Women have driven significant progress when it comes to breaking the silence and stigma which still surrounds universal experiences such as the menopause.
However, without women having a consistent voice in leadership, the danger is we simply replace one stereotype with another. Women in midlife are so much more than a walking hot flush.
Embracing the restless energy of midlife
The irony is for an industry in a state of almost constant transition and transformation, the restless energy which midlife women wield so lightly, is what is so desperately missing from many of our workplaces.
If we are to address the self-worth crisis in young girls, we desperately need to embrace the pulsating ‘not today fucker’ energy of midlife women. The women so determined to break the cycle of unobtainable body standards and diet culture, even when it means standing up to the status quo.
In What’s Wrong With Me?: 101 Things Midlife Women Need to Know, writer Lorraine Candy powerfully explains the way in which mid-life women are the combination of all the women they have been before. A powerful lens to recognise the privilege, perspective and power of ageing.
All too often the impossible prism of ageing that women exist within diminishes the expansiveness of experience to a linear narrative of loss. Whether it’s looks, status or jobs, the midlife woman is defined as being in a state of almost perpetual unravelling to a state of irrelevance.
Midlife innovators
Yet even a cursory glance across the media and creative industries underlines the expertise, the restlessness, resilience and sheer creativity that women in midlife are bringing to our industry every single day.
Ogilvy’s unstoppable creative and cultural renaissance has been led with understated aplomb and empathy by Fiona Gordon.
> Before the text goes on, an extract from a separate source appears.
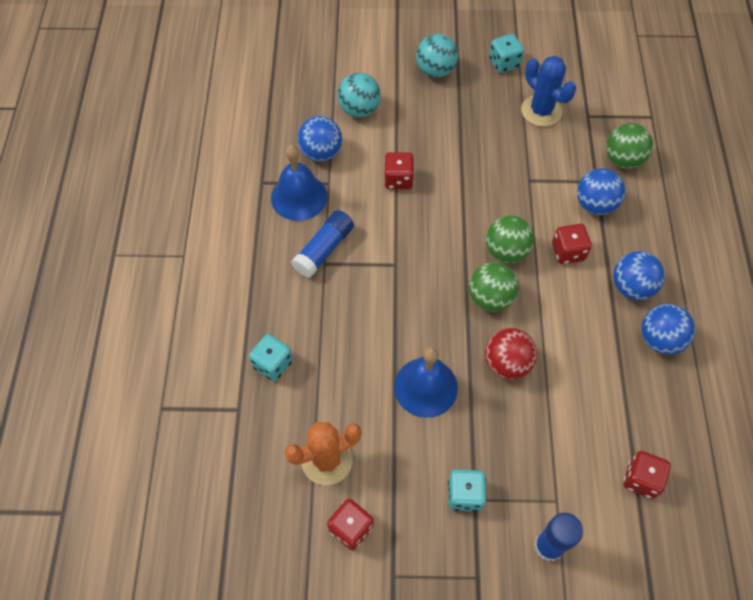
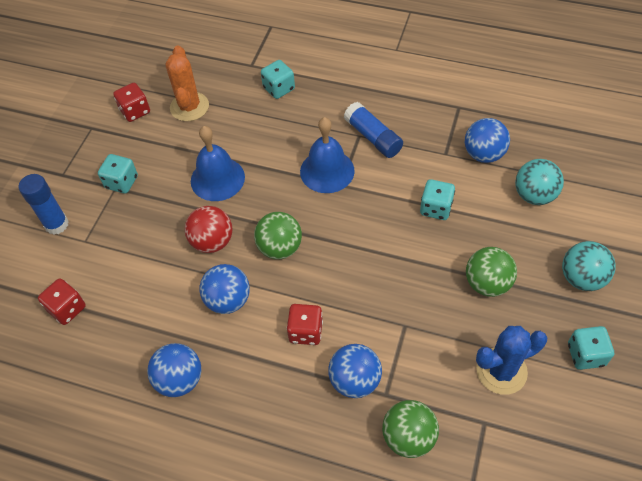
camera: 110 degrees right, 5 degrees down
(299, 197) = (435, 129): blue bell -> blue bell (327, 171)
(398, 179) = (435, 208): red dice -> turquoise dice
(506, 251) = (324, 276): green ball -> green ball (487, 283)
(631, 287) = (245, 377): blue ball -> blue ball (228, 300)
While Nishma Robb, incoming president of WACL, has redefined business marketing without sacrificing her steadfast principle or creative flair. WPP’s Karen Blackett continues to elevate the influence and impact a media leader can extend across the business sphere and beyond.
Suki Thompson’s long journey with Cancer has tragically ended. Yet such is the scale of her impact across the industry, her influence will continue to inspire leaders to lead with courage, clarity and sparkle. She leaves a footprint in the sand where no woman walked before, now we all get the opportunity to live up to the expansive, joy-filled example she set.
Redefining entrepreneurialism in media
A volcano of women in midlife are redefining what it means to be a media entrepreneur. With businesses built on the foundations of authenticity, integrity and a genuine understanding and empathy for the audiences they connect with.
Eleanor Mills, launched Noon.org.uk, a media platform to empower women in midlife. While Lorraine Candy and Trish Halpern’s Postcards From Midlife has been nothing short of sector defining.
Closer to home Claire Beale and Sonoo Singh have turned a life-long passion and love for the industry into a vibrant, evolving business in Creative Salon.
While Rachel Forde, chose change to leave UM UK & Ireland as CEO to launch TheZoo.London, an innovative consultancy aiming to connect professionals looking for flexible consultancy work and businesses that want to tap into their expertise.
The fact that two of the media and creative industries’ leading PR agencies; Pumpkin and Persuasion, are led by women in the prime of their midlife creative flow; Sarah Owen and Jane Austin respectively, is no coincidence. We have never needed midlife women’s voices, advice, honesty and experience more.
The simple truth is that taking older women seriously is not just the right thing to do, it’s good for business. But we will never address this issue if we turn a blind eye to the scale of media’s gendered ageism problem.
How many more days can the industry ignore the fact that sustainable media careers still aren’t working for half of the world’s population?
Nicola Kemp has spent over two decades writing about diversity, equality and inclusion in the media. She is now editorial director of Creativebrief. She writes for The Media Leader each month.